Since liquid air boils at -196°C, ambient temperature will superheat it, creating regasification and expansion. An engine can therefore use freely available environmental heat as the heat source.
The energy density of cryogenic fluids such as liquid nitrogen compares favourably with alternative energy-storage fluids such as compressed air. Cryogenic storage also has the advantage over compressed gases in that it can be bulk stored above ground in low-pressure tanks.
"We are pursuing this particular technology because we think it has some aspects that differentiate it from deeply embedded storage technologies," Gareth Brett, CEO Highview Power Storage, says. "We are looking for a replacement for a pumped hydro-storage technology or carbon-based compressed-air technology, the problems of which are that they are geographically constrained. We are looking for large scale – tens to several hundred megawatts that can be delivered where you need it without any physical constraints."
Cryogenic liquids are widely used in a variety of industrial applications, but their use as an energy vector is only just emerging. There are plenty of infrastructures around; it is a very mature industry that is already well regulated.

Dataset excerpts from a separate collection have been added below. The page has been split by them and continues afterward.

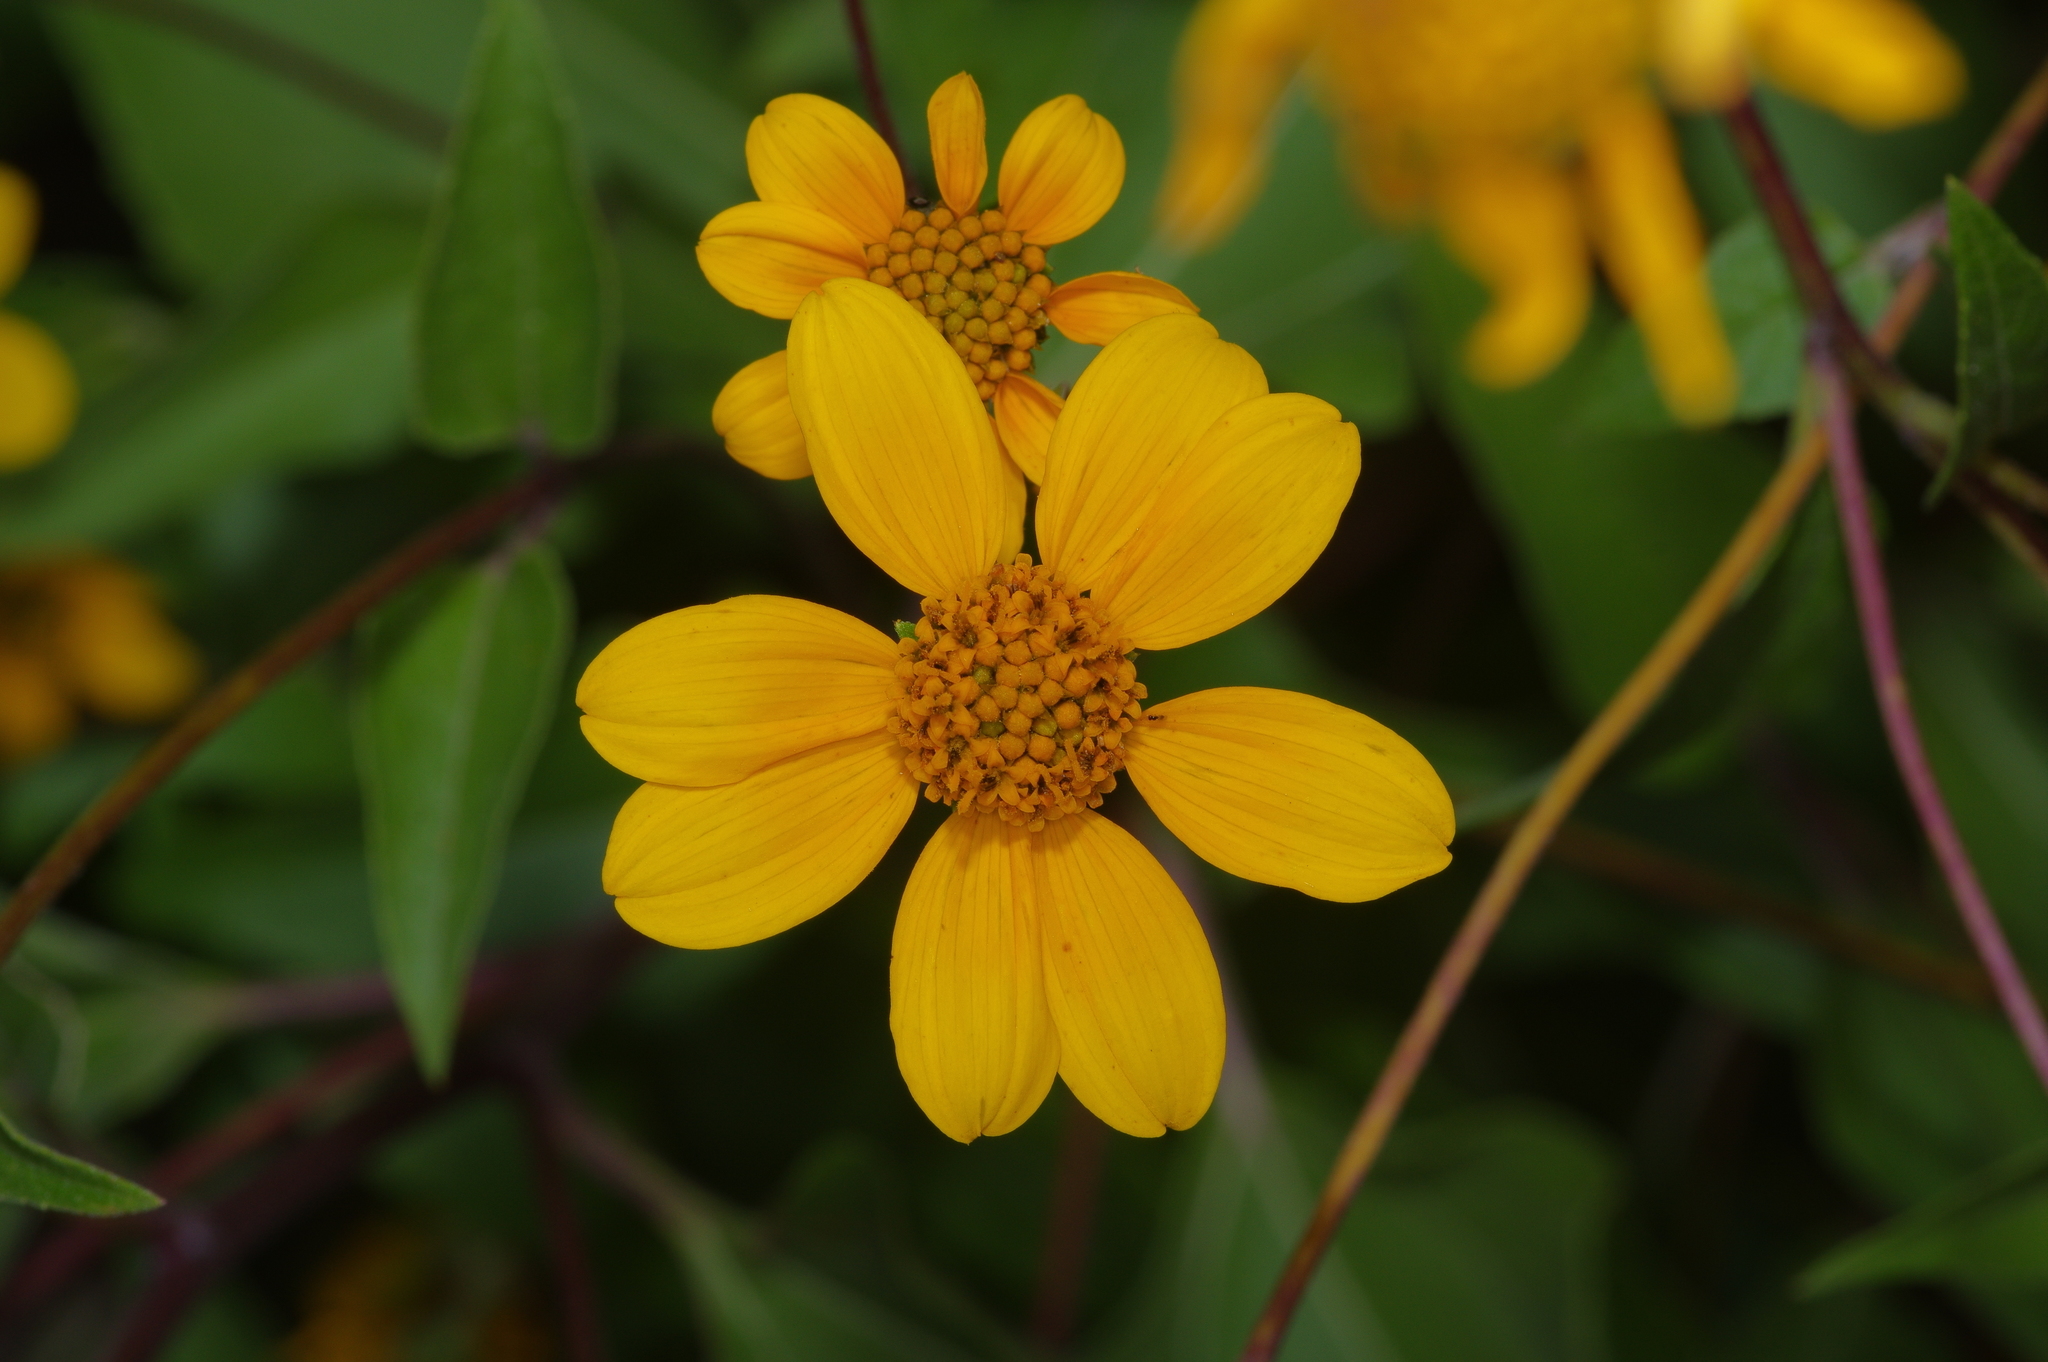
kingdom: Plantae
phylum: Tracheophyta
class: Magnoliopsida
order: Asterales
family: Asteraceae
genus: Viguiera
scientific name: Viguiera dentata
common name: Toothleaf
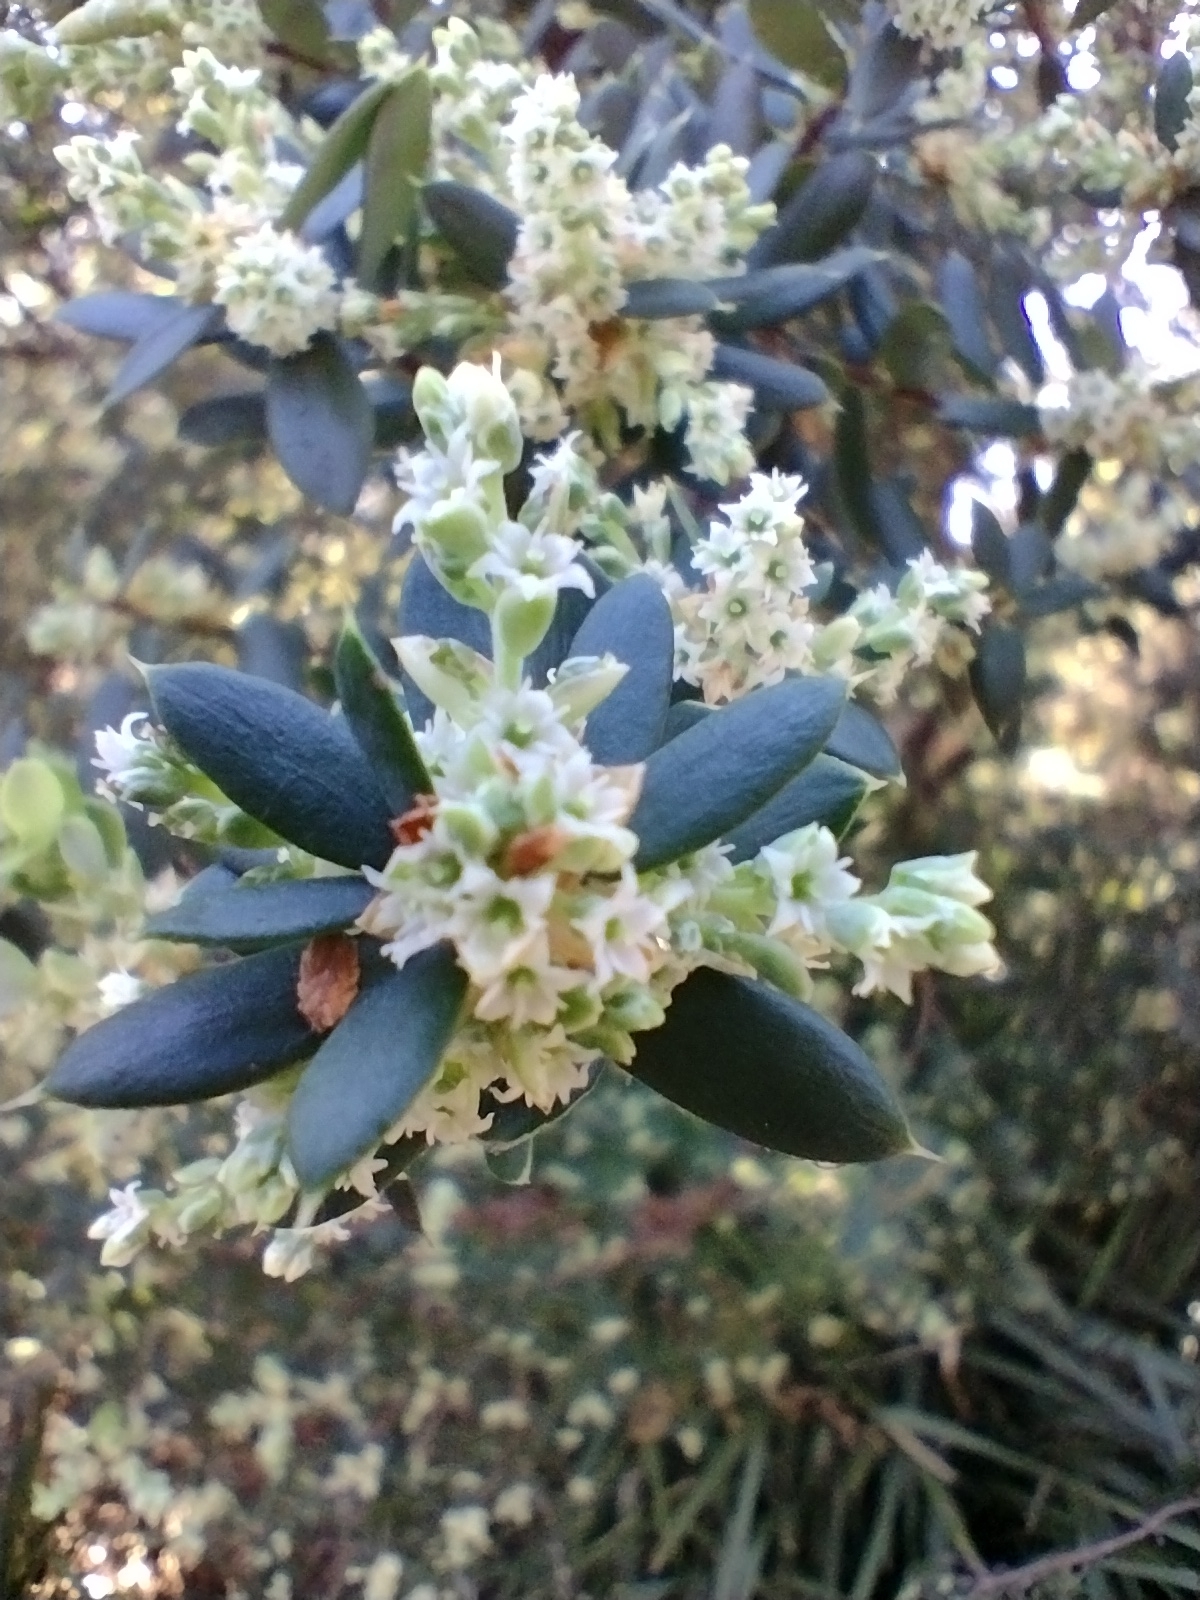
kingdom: Plantae
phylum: Tracheophyta
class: Magnoliopsida
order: Ericales
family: Ericaceae
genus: Monotoca
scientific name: Monotoca elliptica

In addition the energy density of liquid air compares favourably with other low-carbon competitors such as compressed air.
"Like a lot of storage systems, it has a charging device, an energy store and a discharging device," Brett explains. "The charging device in our case is an industrial liquefaction plant. The energy store itself is a tank that has the advantage over a battery that you can empty a tank as many times as you like without wearing it out. The power recovery device, you take the liquid air, pump it to high pressure, add the heat that you've just rejected to make it a liquid which gives you high-pressure gas that you expand in the turbine process.
"All of the kit needed to do this is already in the market and benefits from mature supply chains. We have a pilot plant at Slough. It's basically a thermo mechanical storage system, I know that's not very sexy nowadays, but we know how to look after it. It is a mechanical system so it doesn't respond within a cycle like a battery would, but it does respond pretty quickly. You can wind it up in a couple of minutes; carry out big load changes in less than ten seconds. The reason why it's quite responsive is that we're heating the air to ambient temperature so there aren't any fancy changes going on in the turbine so you can change load very quickly.
"Even in our miserable little pilot plant you can convert 47 per cent of the heat you add to it to electricity." The Centre for Low Carbon Futures in its report 'Pathways for Energy Storage in the UK' concluded that LAES is commercially competitive in terms of cost, discharge duration, capacity and lifetime when compared to other technologies. The centre also estimates that the capital cost for LAES per kilowatt can be more than one-third cheaper than Sodium Sulphur (NAS) batteries which are currently commercially deployed.
The move towards an effective smart grid will be an evolution. Incremental changes as assets need replacing coupled with focused development of new transmission and distribution circuits, such as the Western Link, will continue to shape the network, but as always the investment is crucial.